__Required work__:
(a) Reproduce the passage of the basketball article starting at "The first victory, 59-54, before" and ending at "boys’ basketball title.".
(b) Answer these questions from the basketball article:
(i) What was the score of Forest City's first victory over Carbondale?
(ii) Where was the second win played?
(iii) Who hit two free throws with 2:26 left?
(c) Decide whether each statement agrees with the basketball article, answering yes or no and quoting the deciding words:
(i) Carbondale came into the week with a 19-game winning streak.
(ii) Forest City's first win was played at Scranton High School.
(iii) Forest City had five players in double figures in the second win.

__Reading text__:
**********

Forest City Claims Boys' Basketball Title

Carbondale entered the week on a 19-game winning streak, but Forest City found a way to beat the Chargers twice.

The first victory, 59-54, before an overflow crowd in Forest City, gave the Foresters the second-half Lackawanna League Division 2 North boys’ basketball title.

The second win, 52-48, Saturday at Scranton High School, lifted the Foresters to their first division title since joining the Lackawanna League.

Forest City succeeded behind two common themes – balanced scoring and a strong finish.

The Foresters had five players with at least seven points in the first win and four in double figures in the second.

Forest City broke a tie by scoring the last five points of the game that decided the second-half title. In the playoff for the all-season championship, the Foresters held the Chargers scoreless for the final 5:04, allowing Forest City to score the game’s final nine points.

Dave Shollock scored the first four points of the championship game comeback and added a free throw in the final 30 seconds.

Jonathan Torch hit two free throws with 2:26 left to put Forest City ahead, 50-48.

Shollock’s free throw made the lead three points.

**********

__Entries supplied__:
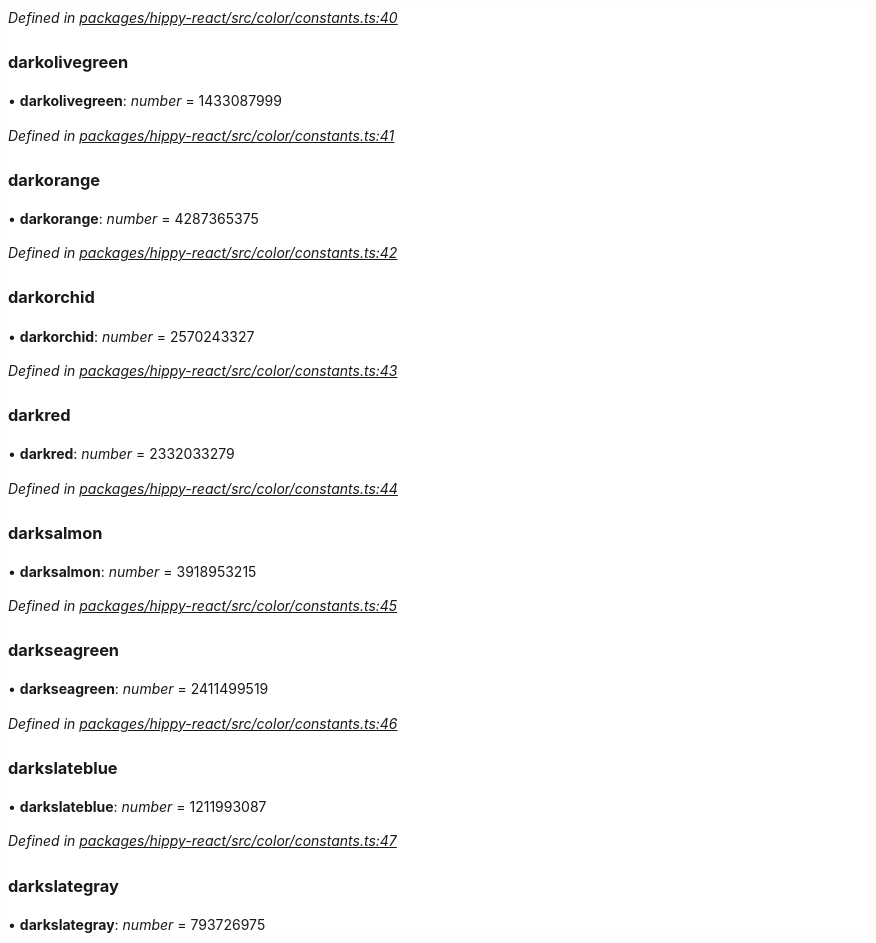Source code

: *Defined in [packages/hippy-react/src/color/constants.ts:40](https://github.com/jeromehan/Hippy/blob/6216275/packages/hippy-react/src/color/constants.ts#L40)*

###  darkolivegreen

• **darkolivegreen**: *number* = 1433087999

*Defined in [packages/hippy-react/src/color/constants.ts:41](https://github.com/jeromehan/Hippy/blob/6216275/packages/hippy-react/src/color/constants.ts#L41)*

###  darkorange

• **darkorange**: *number* = 4287365375

*Defined in [packages/hippy-react/src/color/constants.ts:42](https://github.com/jeromehan/Hippy/blob/6216275/packages/hippy-react/src/color/constants.ts#L42)*

###  darkorchid

• **darkorchid**: *number* = 2570243327

*Defined in [packages/hippy-react/src/color/constants.ts:43](https://github.com/jeromehan/Hippy/blob/6216275/packages/hippy-react/src/color/constants.ts#L43)*

###  darkred

• **darkred**: *number* = 2332033279

*Defined in [packages/hippy-react/src/color/constants.ts:44](https://github.com/jeromehan/Hippy/blob/6216275/packages/hippy-react/src/color/constants.ts#L44)*

###  darksalmon

• **darksalmon**: *number* = 3918953215

*Defined in [packages/hippy-react/src/color/constants.ts:45](https://github.com/jeromehan/Hippy/blob/6216275/packages/hippy-react/src/color/constants.ts#L45)*

###  darkseagreen

• **darkseagreen**: *number* = 2411499519

*Defined in [packages/hippy-react/src/color/constants.ts:46](https://github.com/jeromehan/Hippy/blob/6216275/packages/hippy-react/src/color/constants.ts#L46)*

###  darkslateblue

• **darkslateblue**: *number* = 1211993087

*Defined in [packages/hippy-react/src/color/constants.ts:47](https://github.com/jeromehan/Hippy/blob/6216275/packages/hippy-react/src/color/constants.ts#L47)*

###  darkslategray

• **darkslategray**: *number* = 793726975
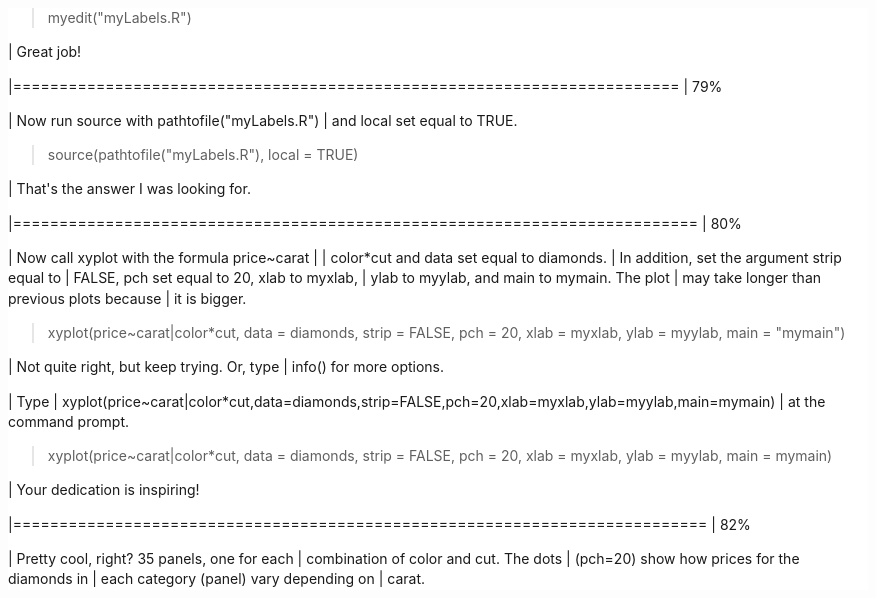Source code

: > myedit("myLabels.R")

| Great job!

  |========================================================================                    |  79%

| Now run source with pathtofile("myLabels.R")
| and local set equal to TRUE.

> source(pathtofile("myLabels.R"), local = TRUE)

| That's the answer I was looking for.

  |==========================================================================                  |  80%

| Now call xyplot with the formula price~carat
| | color*cut and data set equal to diamonds.
| In addition, set the argument strip equal to
| FALSE, pch set equal to 20, xlab to myxlab,
| ylab to myylab, and main to mymain. The plot
| may take longer than previous plots because
| it is bigger.

> xyplot(price~carat|color*cut, data = diamonds, strip = FALSE, pch = 20, xlab = myxlab, ylab = myylab, main = "mymain")

| Not quite right, but keep trying. Or, type
| info() for more options.

| Type
| xyplot(price~carat|color*cut,data=diamonds,strip=FALSE,pch=20,xlab=myxlab,ylab=myylab,main=mymain)
| at the command prompt.

> xyplot(price~carat|color*cut, data = diamonds, strip = FALSE, pch = 20, xlab = myxlab, ylab = myylab, main = mymain)

| Your dedication is inspiring!

  |===========================================================================                 |  82%

| Pretty cool, right? 35 panels, one for each
| combination of color and cut. The dots
| (pch=20) show how prices for the diamonds in
| each category (panel) vary depending on
| carat.
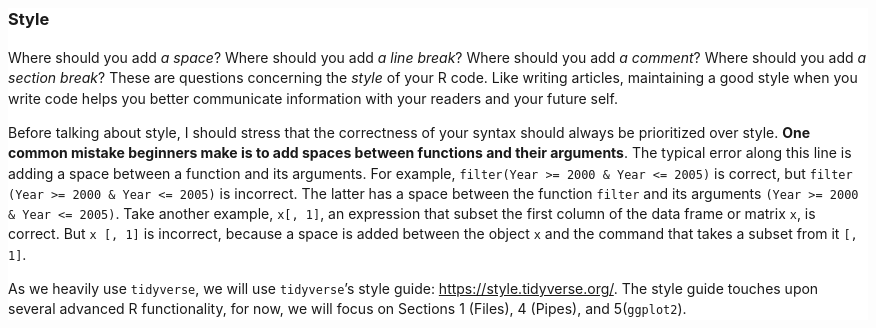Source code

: ### Style

Where should you add *a space*? Where should you add *a line break*?
Where should you add *a comment*? Where should you add *a section
break*? These are questions concerning the *style* of your R code. Like
writing articles, maintaining a good style when you write code helps you
better communicate information with your readers and your future self.

Before talking about style, I should stress that the correctness of your
syntax should always be prioritized over style. **One common mistake
beginners make is to add spaces between functions and their arguments**.
The typical error along this line is adding a space between a function
and its arguments. For example, `filter(Year >= 2000 & Year <= 2005)` is
correct, but `filter (Year >= 2000 & Year <= 2005)` is incorrect. The
latter has a space between the function `filter` and its arguments
`(Year >= 2000 & Year <= 2005)`. Take another example, `x[, 1]`, an
expression that subset the first column of the data frame or matrix `x`,
is correct. But `x [, 1]` is incorrect, because a space is added between
the object `x` and the command that takes a subset from it `[, 1]`.

As we heavily use `tidyverse`, we will use `tidyverse`’s style guide:
<https://style.tidyverse.org/>. The style guide touches upon several
advanced R functionality, for now, we will focus on Sections 1 (Files),
4 (Pipes), and 5(`ggplot2`).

**********

__Task-by-task answers__:
(a)
The first victory, 59-54, before an overflow crowd in Forest City, gave the Foresters the second-half Lackawanna League Division 2 North boys’ basketball title.

(b)
(i) 59-54
(ii) Scranton High School
(iii) Jonathan Torch

(c)
(i) Yes: "Carbondale entered the week on a 19-game winning streak"
(ii) No: "The first victory, 59-54, before an overflow crowd in Forest City"
(iii) No: "four in double figures in the second"